**Petit exercice 1**
Renvoyez à l'identique les entrées, depuis leur toute première ligne jusqu'à la ligne qui contient « locality: Gasquet Mt., Del Norte County. », cette dernière incluse.

**Texte cité**
Sortir de l’impasse : pour un autre regard sur ces voies sans issue
C’est un mot forcément connoté, qui fait bondir les urbanistes et donne de l’eczéma aux tenants de la ville passante. L’impasse est une connerie monumentale vous diront certains. Un morceau d’enrobé ou de terre c’est selon, que l’on ne cesse de décrier en contre-exemple de la ville durable. Pourtant l’impasse, lorsqu’elle n’est pas systématisée à un ensemble urbain qu’elle tend à transformer en enclave, mérite semble-t-il que l’on s’y arrête…
L’impasse ce n’est pas la ville
L’impasse serait un non-sens urbain, une hérésie produite par la ville privatisée. Le royaume de l’entre soi. Pour les partisans du concept de la « ville passante », l’impasse ne mène pas à la « cité », pire, elle en est un obstacle majeur. Cette posture de rejet, sinon d’évitement, a précipité la chose dans l’exclusion et la dénonciation automatique. Comme on a longtemps laissé de côté ces produits de ce que les urbanistes considéraient et considèrent toujours parfois, comme n’étant pas de la ville, on a abandonné ces voies sans issue physiques à leur sort en cul-de-sac.

[Entrées extraites]
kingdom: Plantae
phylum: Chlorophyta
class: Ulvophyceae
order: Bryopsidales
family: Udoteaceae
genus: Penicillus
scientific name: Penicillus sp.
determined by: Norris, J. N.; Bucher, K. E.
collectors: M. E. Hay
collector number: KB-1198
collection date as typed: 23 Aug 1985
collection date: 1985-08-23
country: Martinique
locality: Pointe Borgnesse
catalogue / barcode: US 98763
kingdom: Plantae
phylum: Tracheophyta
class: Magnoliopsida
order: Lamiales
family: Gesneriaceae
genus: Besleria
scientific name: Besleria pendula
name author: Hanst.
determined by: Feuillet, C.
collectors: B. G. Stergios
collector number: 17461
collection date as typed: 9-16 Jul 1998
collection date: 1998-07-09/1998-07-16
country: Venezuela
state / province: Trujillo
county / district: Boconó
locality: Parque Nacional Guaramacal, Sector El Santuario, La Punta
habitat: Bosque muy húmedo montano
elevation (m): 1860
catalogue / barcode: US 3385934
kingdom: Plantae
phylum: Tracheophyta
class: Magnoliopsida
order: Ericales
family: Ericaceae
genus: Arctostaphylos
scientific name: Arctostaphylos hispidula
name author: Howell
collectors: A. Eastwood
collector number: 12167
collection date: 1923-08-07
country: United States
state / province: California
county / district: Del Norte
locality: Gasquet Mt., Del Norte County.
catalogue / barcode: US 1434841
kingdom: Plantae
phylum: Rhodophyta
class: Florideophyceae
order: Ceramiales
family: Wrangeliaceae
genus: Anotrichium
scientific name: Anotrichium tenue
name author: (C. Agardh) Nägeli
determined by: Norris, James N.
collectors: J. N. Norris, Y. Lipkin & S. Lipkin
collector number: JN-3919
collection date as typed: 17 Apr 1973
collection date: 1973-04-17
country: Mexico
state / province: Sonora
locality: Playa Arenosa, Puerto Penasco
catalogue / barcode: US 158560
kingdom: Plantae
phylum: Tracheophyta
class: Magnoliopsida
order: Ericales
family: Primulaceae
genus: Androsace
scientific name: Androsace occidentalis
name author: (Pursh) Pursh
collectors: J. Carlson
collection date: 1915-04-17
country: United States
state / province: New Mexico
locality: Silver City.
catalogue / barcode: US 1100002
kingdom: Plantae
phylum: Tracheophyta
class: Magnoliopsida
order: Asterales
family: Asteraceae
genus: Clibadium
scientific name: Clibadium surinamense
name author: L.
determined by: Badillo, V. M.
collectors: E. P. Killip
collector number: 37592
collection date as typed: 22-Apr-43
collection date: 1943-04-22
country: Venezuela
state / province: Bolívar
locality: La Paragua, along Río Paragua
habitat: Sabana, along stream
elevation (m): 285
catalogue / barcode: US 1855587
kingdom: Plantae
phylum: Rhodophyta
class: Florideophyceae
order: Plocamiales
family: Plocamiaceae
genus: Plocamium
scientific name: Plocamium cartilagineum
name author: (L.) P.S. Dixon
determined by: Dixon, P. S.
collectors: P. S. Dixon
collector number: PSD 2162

**Petit exercice 2**
Répondez aux questions suivantes sur le texte consacré à l'impasse.
(a) Quel concept défendent ceux pour qui l'impasse ne mène pas à la « cité » ?
(b) En quoi l'impasse tend-elle à transformer un ensemble urbain lorsqu'elle y est systématisée ?
(c) Par quoi l'impasse, présentée comme une hérésie, serait-elle produite ?

**Bonne réponse 1**
kingdom: Plantae
phylum: Chlorophyta
class: Ulvophyceae
order: Bryopsidales
family: Udoteaceae
genus: Penicillus
scientific name: Penicillus sp.
determined by: Norris, J. N.; Bucher, K. E.
collectors: M. E. Hay
collector number: KB-1198
collection date as typed: 23 Aug 1985
collection date: 1985-08-23
country: Martinique
locality: Pointe Borgnesse
catalogue / barcode: US 98763
kingdom: Plantae
phylum: Tracheophyta
class: Magnoliopsida
order: Lamiales
family: Gesneriaceae
genus: Besleria
scientific name: Besleria pendula
name author: Hanst.
determined by: Feuillet, C.
collectors: B. G. Stergios
collector number: 17461
collection date as typed: 9-16 Jul 1998
collection date: 1998-07-09/1998-07-16
country: Venezuela
state / province: Trujillo
county / district: Boconó
locality: Parque Nacional Guaramacal, Sector El Santuario, La Punta
habitat: Bosque muy húmedo montano
elevation (m): 1860
catalogue / barcode: US 3385934
kingdom: Plantae
phylum: Tracheophyta
class: Magnoliopsida
order: Ericales
family: Ericaceae
genus: Arctostaphylos
scientific name: Arctostaphylos hispidula
name author: Howell
collectors: A. Eastwood
collector number: 12167
collection date: 1923-08-07
country: United States
state / province: California
county / district: Del Norte
locality: Gasquet Mt., Del Norte County.

**Bonne réponse 2**
(a) Le concept de la « ville passante ».
(b) En enclave.
(c) Par la ville privatisée.